Jewish pilgrims aren’t the only people in town these days, though. Jerusalem is the third holiest place in the world for Muslims, and tens of thousands of Muslims have come here for Friday prayers, break-fasts, and celebrations.

When I lived in Jordan, where more than 95 percent of the population is Muslim, everyone fasted or at least appeared to fast during Ramadan. The holiday was in full effect everywhere. Besides the closed restaurants and lack of food in public, afternoon crankiness and lethargy (which accompany fasting) hung in the air.

Here, things are different. Similar to Jordan, the work schedule has changed, there is a conspicuous lack of public snacking in East Jerusalem, and break-fasts have become regular events on my social calendar. Still, the impact of overlapping Jewish holidays on Ramadan in the Jewish state creates an interesting co-existence and some surreal scenes.

Walking home Monday night, I came across one of those scenes, a lively post-break-fast celebration in the Damascus Gate area. Since the start of Ramadan, Damascus Gate has been adorned with lights and half moon decorations. At about 8PM, though, there was more going on than the usual outdoor market. Vendors sold ground meat and chicken kababs from smoking hibachis. Young men hawked boiled corn, calling out “dooriya!” At impromptu coffee shops on the landings of the Gate’s entrance, men with gelled spiky hair and others with less hair drank tea, coffee, and sahlab, a milky and nut-filled drink. Some of them smoked water pipes as huka attendants stood nearby, twirling iron hot coal baskets and keeping the flavored tobacco fires burning.

The bee-bop of popular Arabic music filled the night, and a clown on stilts wearing a blue balloon hat danced through the crowd. Little kids ran back and forth, some attracted to the clown, others repulsed. Women in colorful red or white hijabs milled through the crowd, shopping for Ramadan deals, but hanging out too.

A normal Ramadan scene, no?

Well, at the top of landing’s steps, Israeli soldiers and policemen looked on. For the hour that I sat on the steps, a young ultra orthodox boy no more than 12-years-old stood at the top of the steps, a few feet away from the soldiers. His fedora was pushed back on his forehead, and he stared with wonder at the action below, transfixed and catching flies. Words couldn’t capture what he was seeing or feeling.
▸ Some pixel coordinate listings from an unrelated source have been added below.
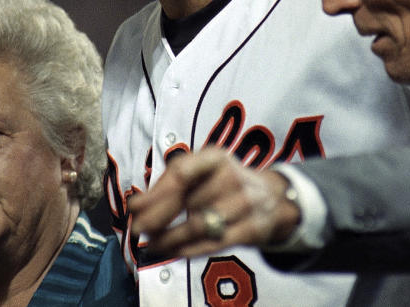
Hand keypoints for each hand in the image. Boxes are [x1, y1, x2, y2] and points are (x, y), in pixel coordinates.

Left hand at [128, 147, 299, 258]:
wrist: (274, 199)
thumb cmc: (225, 185)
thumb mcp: (203, 173)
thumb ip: (170, 185)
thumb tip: (135, 206)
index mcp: (216, 158)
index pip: (181, 172)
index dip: (155, 192)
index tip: (134, 208)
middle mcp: (232, 177)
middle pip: (187, 201)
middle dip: (157, 219)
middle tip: (138, 231)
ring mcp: (245, 203)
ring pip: (198, 225)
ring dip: (170, 238)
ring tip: (153, 244)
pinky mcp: (253, 228)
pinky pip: (215, 243)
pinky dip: (189, 249)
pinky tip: (174, 251)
Just a few feet away from the clown on stilts, older Yeshiva boys had emerged from the Old City. They wore black suits and hats and as they walked up the steps, people began to clear away. It wasn’t for them though. A very small boy, wearing a denim jacket and blue jeans was motioning for people to move off of one of the landings. As the crowd, including the teenage Yeshiva boys, looked on expectantly, the denim boy took a running start and somersaulted his way fearlessly across the stone landing, ending in a full body flip to the cheers of the crowd. Another young boy break-danced in his wake and then walked on his hands. The Yeshiva boys, like everyone else watching, smiled in disbelief and admiration.

An hour earlier, 500 yards away, up Jaffa Road, a crowd of a few hundred orthodox Jewish families were watching Sukkoth fireworks in the municipality’s square – home to the Sukkariah, a giant Sukkah made of candy. Ultra orthodox men with curly paot, their wives clad in shapeless dresses, and the many young children with no school in the morning spilled out of the courtyard and into the street. When I walked past them on the way to Damascus Gate, they were rendering the city’s traffic laws meaningless. The road rage of Sukkoth and Ramadan car horns filled the air.

500 yards -- that’s only a thumb or so on Google Earth. In a Jerusalem filled with sukkot fireworks and Ramadan clowns on stilts, however, it is a world away.